Material shown =
****************************************
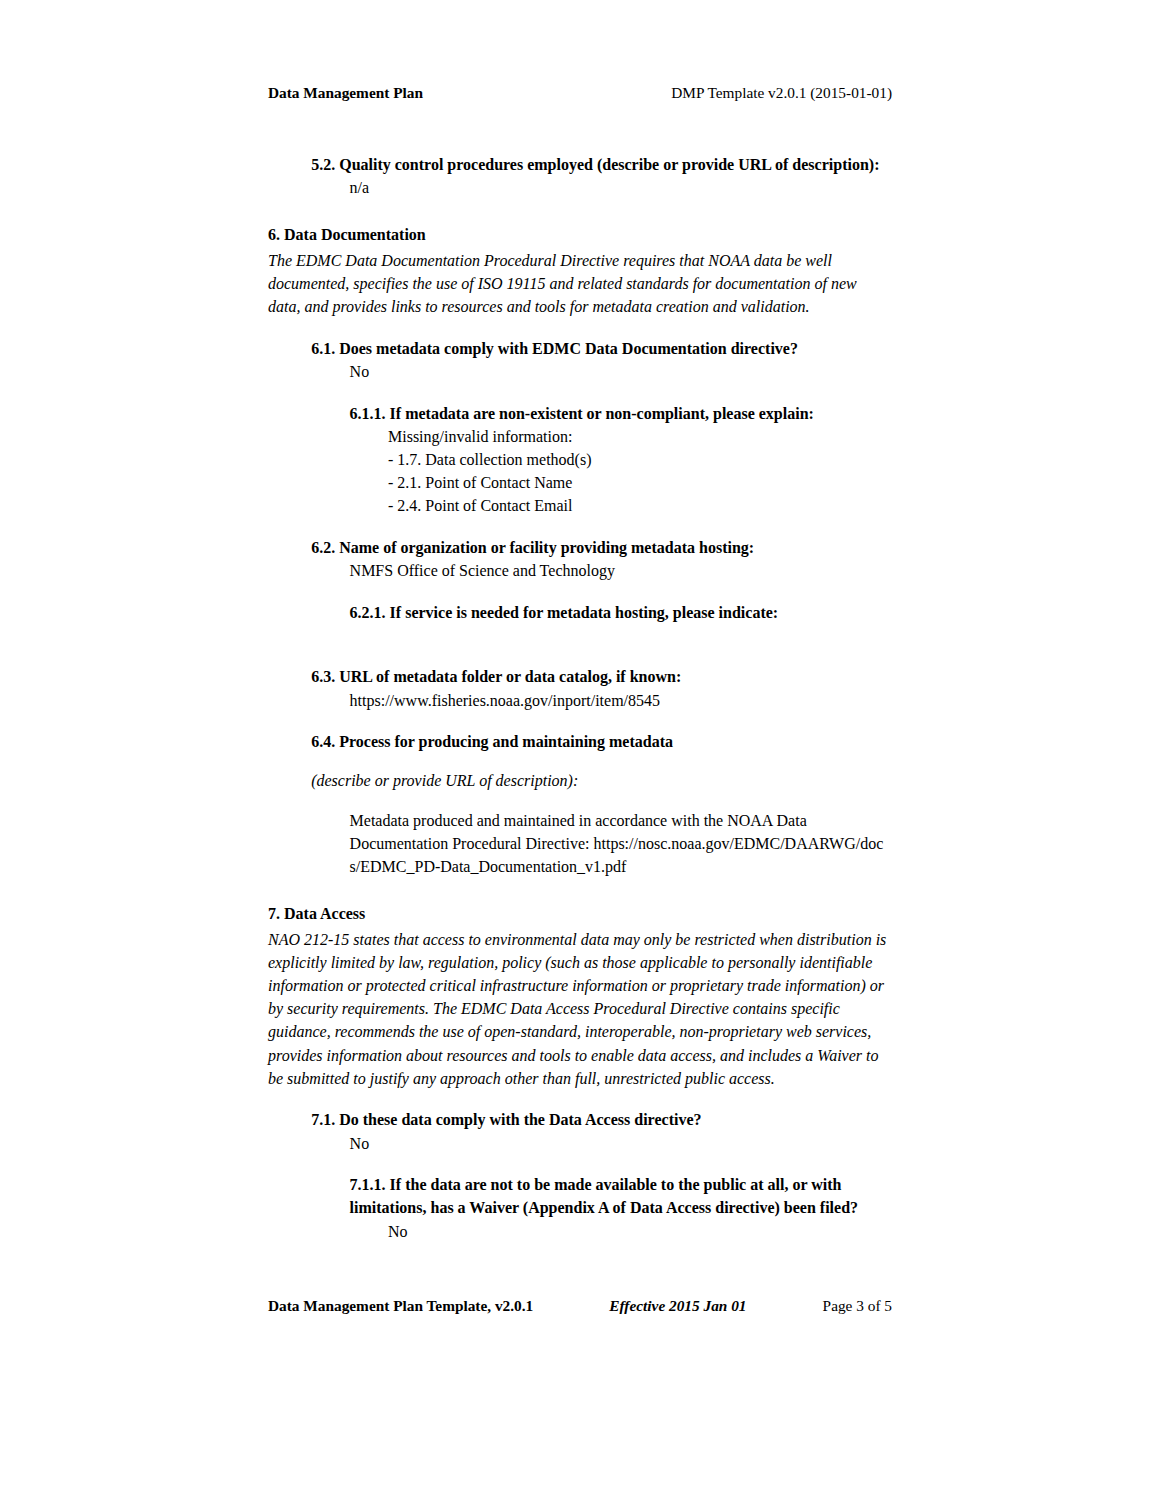Data Management Plan DMP Template v2.0.1 (2015-01-01)
5.2. Quality control procedures employed (describe or provide URL of description):
n/a
6. Data Documentation
The EDMC Data Documentation Procedural Directive requires that NOAA data be well documented, specifies the use of ISO 19115 and related standards for documentation of new data, and provides links to resources and tools for metadata creation and validation.
6.1. Does metadata comply with EDMC Data Documentation directive?
No
6.1.1. If metadata are non-existent or non-compliant, please explain:
Missing/invalid information:
- 1.7. Data collection method(s)
- 2.1. Point of Contact Name
- 2.4. Point of Contact Email
6.2. Name of organization or facility providing metadata hosting:
NMFS Office of Science and Technology
6.2.1. If service is needed for metadata hosting, please indicate:
6.3. URL of metadata folder or data catalog, if known:
https://www.fisheries.noaa.gov/inport/item/8545
6.4. Process for producing and maintaining metadata
(describe or provide URL of description):
Metadata produced and maintained in accordance with the NOAA Data Documentation Procedural Directive: https://nosc.noaa.gov/EDMC/DAARWG/docs/EDMC_PD-Data_Documentation_v1.pdf
7. Data Access
NAO 212-15 states that access to environmental data may only be restricted when distribution is explicitly limited by law, regulation, policy (such as those applicable to personally identifiable information or protected critical infrastructure information or proprietary trade information) or by security requirements. The EDMC Data Access Procedural Directive contains specific guidance, recommends the use of open-standard, interoperable, non-proprietary web services, provides information about resources and tools to enable data access, and includes a Waiver to be submitted to justify any approach other than full, unrestricted public access.
7.1. Do these data comply with the Data Access directive?
No
7.1.1. If the data are not to be made available to the public at all, or with limitations, has a Waiver (Appendix A of Data Access directive) been filed?
No
Data Management Plan Template, v2.0.1 Effective 2015 Jan 01 Page 3 of 5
****************************************
Task requirements = Report how many lines of the listing hold the string "that", giving only the number.

Exercise answer = 2